What is required: When you reach the line in the data below that contains "Dick pochopil myšlenku", please start repeating lines exactly, and stop after the line that contains "k němu doktor.", repeating nothing else.

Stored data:
Content starts

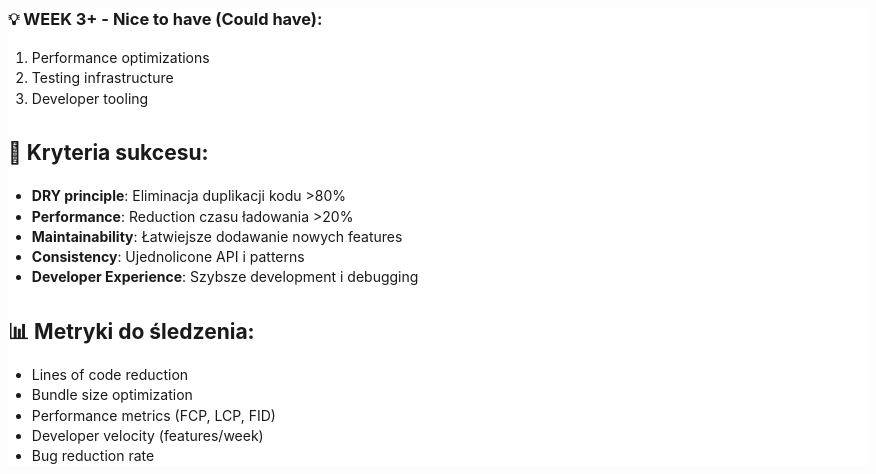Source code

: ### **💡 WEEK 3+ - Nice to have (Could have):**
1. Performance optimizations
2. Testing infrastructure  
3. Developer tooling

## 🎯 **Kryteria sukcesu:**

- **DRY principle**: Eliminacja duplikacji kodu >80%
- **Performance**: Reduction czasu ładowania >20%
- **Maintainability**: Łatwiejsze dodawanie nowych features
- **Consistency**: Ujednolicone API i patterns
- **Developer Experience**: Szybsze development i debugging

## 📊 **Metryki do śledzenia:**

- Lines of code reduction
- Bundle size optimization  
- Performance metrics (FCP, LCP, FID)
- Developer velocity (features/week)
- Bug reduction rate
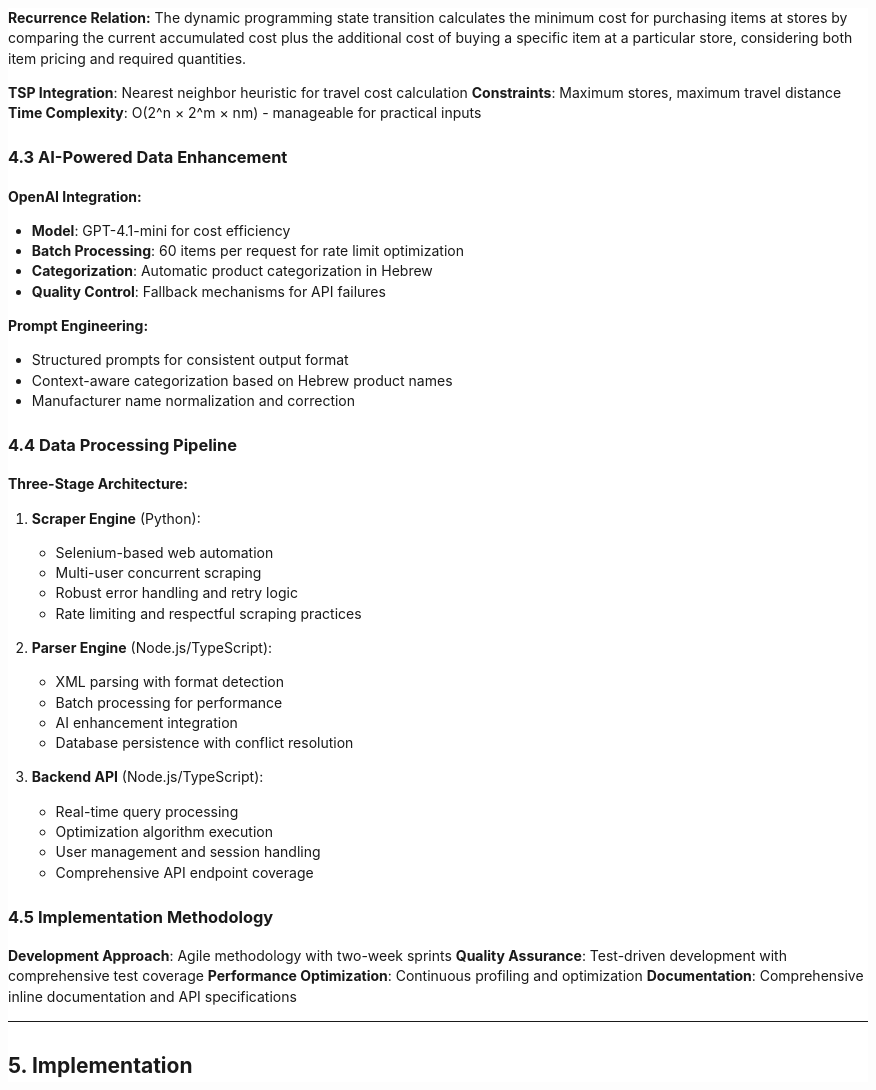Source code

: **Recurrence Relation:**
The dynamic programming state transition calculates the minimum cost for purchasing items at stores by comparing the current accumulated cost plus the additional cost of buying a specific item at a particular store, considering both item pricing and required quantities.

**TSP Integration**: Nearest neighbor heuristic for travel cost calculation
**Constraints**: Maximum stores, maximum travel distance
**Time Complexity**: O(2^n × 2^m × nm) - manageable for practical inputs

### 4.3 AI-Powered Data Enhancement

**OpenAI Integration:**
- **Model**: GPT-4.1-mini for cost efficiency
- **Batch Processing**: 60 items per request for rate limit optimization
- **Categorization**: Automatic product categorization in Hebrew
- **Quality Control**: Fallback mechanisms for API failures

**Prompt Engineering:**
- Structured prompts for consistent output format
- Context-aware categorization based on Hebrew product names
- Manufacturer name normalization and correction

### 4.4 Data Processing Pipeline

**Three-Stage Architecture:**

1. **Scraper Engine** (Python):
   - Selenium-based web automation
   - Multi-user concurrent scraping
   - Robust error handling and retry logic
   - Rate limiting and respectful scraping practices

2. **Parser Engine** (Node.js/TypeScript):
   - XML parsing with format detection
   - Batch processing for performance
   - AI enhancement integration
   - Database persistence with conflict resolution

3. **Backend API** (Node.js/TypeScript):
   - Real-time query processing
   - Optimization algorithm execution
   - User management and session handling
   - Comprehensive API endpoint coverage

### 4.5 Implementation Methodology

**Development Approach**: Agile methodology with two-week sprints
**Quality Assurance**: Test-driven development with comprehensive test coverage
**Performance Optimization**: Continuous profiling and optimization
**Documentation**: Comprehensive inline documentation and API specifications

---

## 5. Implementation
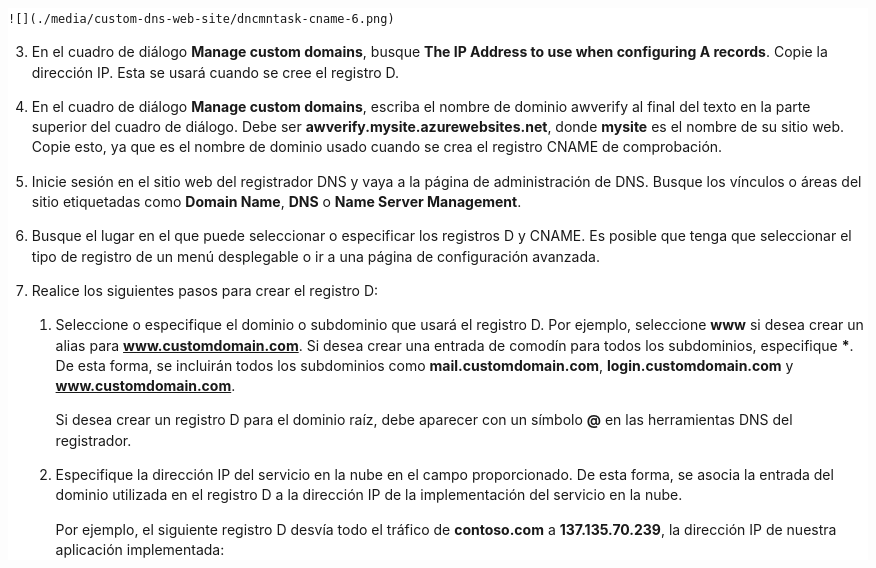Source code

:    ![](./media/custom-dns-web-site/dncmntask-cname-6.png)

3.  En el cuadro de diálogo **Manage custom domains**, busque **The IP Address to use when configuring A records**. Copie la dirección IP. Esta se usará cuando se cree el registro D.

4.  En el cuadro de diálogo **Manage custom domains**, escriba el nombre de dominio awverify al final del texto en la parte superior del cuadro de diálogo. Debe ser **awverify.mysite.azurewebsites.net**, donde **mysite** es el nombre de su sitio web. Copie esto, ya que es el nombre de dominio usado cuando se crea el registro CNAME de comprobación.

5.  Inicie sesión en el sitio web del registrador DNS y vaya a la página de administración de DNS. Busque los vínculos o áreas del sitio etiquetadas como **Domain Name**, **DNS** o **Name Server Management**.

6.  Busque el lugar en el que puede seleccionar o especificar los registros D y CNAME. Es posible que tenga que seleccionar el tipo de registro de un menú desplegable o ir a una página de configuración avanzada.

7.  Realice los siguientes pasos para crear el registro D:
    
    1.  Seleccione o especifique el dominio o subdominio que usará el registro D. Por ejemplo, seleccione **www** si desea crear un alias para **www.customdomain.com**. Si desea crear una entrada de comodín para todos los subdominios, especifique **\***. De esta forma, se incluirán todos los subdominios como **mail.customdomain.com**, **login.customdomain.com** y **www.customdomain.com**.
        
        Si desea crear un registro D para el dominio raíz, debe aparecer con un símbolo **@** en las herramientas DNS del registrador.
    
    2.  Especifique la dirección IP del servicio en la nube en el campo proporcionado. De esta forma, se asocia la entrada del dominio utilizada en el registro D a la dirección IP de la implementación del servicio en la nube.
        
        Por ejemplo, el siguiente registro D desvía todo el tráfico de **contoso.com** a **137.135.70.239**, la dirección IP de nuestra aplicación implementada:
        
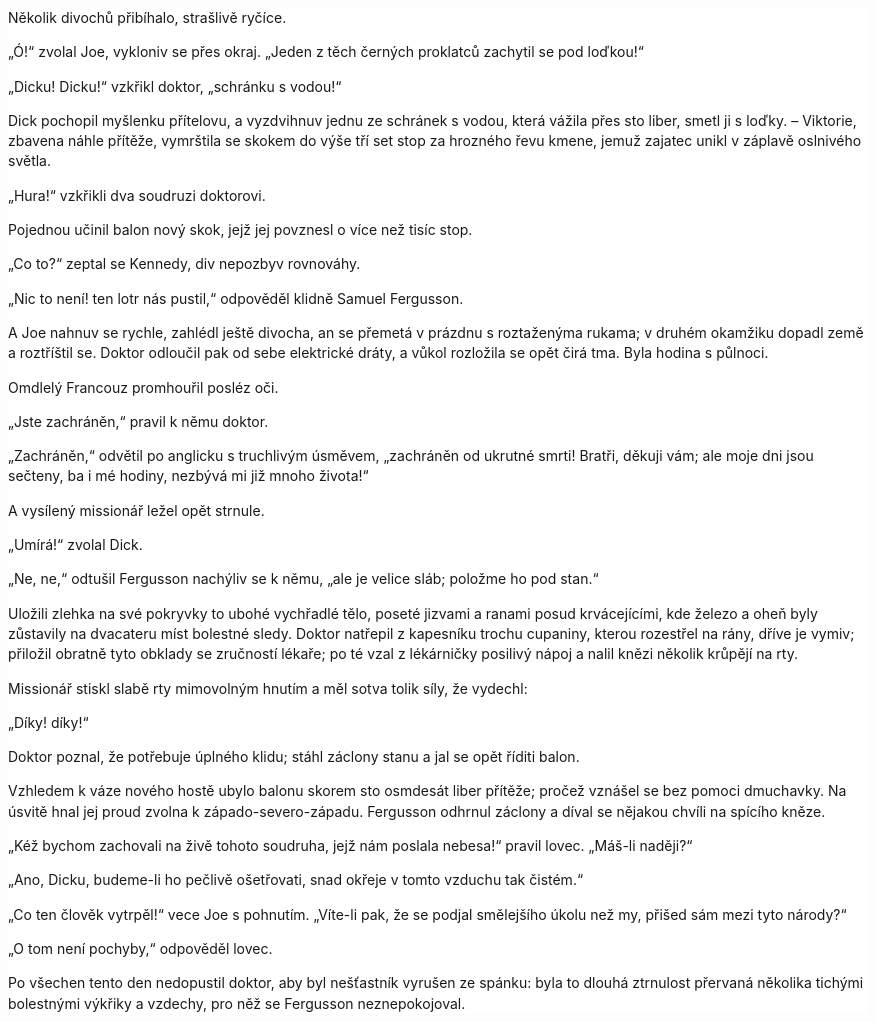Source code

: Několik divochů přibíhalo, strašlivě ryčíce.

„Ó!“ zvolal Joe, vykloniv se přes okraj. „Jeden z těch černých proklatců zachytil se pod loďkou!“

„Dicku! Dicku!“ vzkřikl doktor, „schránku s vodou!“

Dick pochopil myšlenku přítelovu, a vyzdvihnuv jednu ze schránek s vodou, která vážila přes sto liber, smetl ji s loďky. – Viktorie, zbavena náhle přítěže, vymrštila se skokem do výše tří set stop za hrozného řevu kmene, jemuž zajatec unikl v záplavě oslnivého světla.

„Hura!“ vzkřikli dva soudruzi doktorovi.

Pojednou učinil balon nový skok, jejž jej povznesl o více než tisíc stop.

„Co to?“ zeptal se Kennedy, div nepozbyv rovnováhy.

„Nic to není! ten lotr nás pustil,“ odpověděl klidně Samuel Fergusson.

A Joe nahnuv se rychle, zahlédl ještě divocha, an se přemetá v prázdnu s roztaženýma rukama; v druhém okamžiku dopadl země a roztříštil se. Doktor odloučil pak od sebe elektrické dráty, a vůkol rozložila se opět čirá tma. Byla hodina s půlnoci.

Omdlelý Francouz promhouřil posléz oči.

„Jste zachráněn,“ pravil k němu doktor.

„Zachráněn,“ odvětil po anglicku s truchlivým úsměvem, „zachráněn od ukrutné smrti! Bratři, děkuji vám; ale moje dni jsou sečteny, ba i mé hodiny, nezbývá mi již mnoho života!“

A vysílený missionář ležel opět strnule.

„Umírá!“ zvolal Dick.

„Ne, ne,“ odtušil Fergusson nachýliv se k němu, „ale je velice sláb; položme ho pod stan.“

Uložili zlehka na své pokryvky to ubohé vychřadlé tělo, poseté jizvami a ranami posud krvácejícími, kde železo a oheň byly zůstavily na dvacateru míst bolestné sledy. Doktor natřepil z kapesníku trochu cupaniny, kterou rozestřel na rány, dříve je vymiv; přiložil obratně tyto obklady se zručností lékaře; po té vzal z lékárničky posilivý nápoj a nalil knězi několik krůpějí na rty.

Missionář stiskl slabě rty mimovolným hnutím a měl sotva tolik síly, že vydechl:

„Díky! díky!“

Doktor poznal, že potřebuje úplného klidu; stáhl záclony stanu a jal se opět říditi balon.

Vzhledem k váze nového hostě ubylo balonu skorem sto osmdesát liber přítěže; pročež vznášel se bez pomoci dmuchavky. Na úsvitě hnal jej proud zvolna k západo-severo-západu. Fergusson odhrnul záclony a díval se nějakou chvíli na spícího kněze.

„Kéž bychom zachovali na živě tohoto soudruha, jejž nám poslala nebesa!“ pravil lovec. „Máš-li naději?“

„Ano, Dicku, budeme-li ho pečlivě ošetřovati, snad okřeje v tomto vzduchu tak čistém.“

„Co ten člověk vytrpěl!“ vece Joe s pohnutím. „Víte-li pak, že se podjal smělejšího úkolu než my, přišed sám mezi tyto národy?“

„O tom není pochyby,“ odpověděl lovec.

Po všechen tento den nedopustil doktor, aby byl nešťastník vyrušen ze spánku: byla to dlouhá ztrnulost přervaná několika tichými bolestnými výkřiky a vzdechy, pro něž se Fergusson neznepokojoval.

Content ends

Solution to the exercise:
Dick pochopil myšlenku přítelovu, a vyzdvihnuv jednu ze schránek s vodou, která vážila přes sto liber, smetl ji s loďky. – Viktorie, zbavena náhle přítěže, vymrštila se skokem do výše tří set stop za hrozného řevu kmene, jemuž zajatec unikl v záplavě oslnivého světla.

„Hura!“ vzkřikli dva soudruzi doktorovi.

Pojednou učinil balon nový skok, jejž jej povznesl o více než tisíc stop.

„Co to?“ zeptal se Kennedy, div nepozbyv rovnováhy.

„Nic to není! ten lotr nás pustil,“ odpověděl klidně Samuel Fergusson.

A Joe nahnuv se rychle, zahlédl ještě divocha, an se přemetá v prázdnu s roztaženýma rukama; v druhém okamžiku dopadl země a roztříštil se. Doktor odloučil pak od sebe elektrické dráty, a vůkol rozložila se opět čirá tma. Byla hodina s půlnoci.

Omdlelý Francouz promhouřil posléz oči.

„Jste zachráněn,“ pravil k němu doktor.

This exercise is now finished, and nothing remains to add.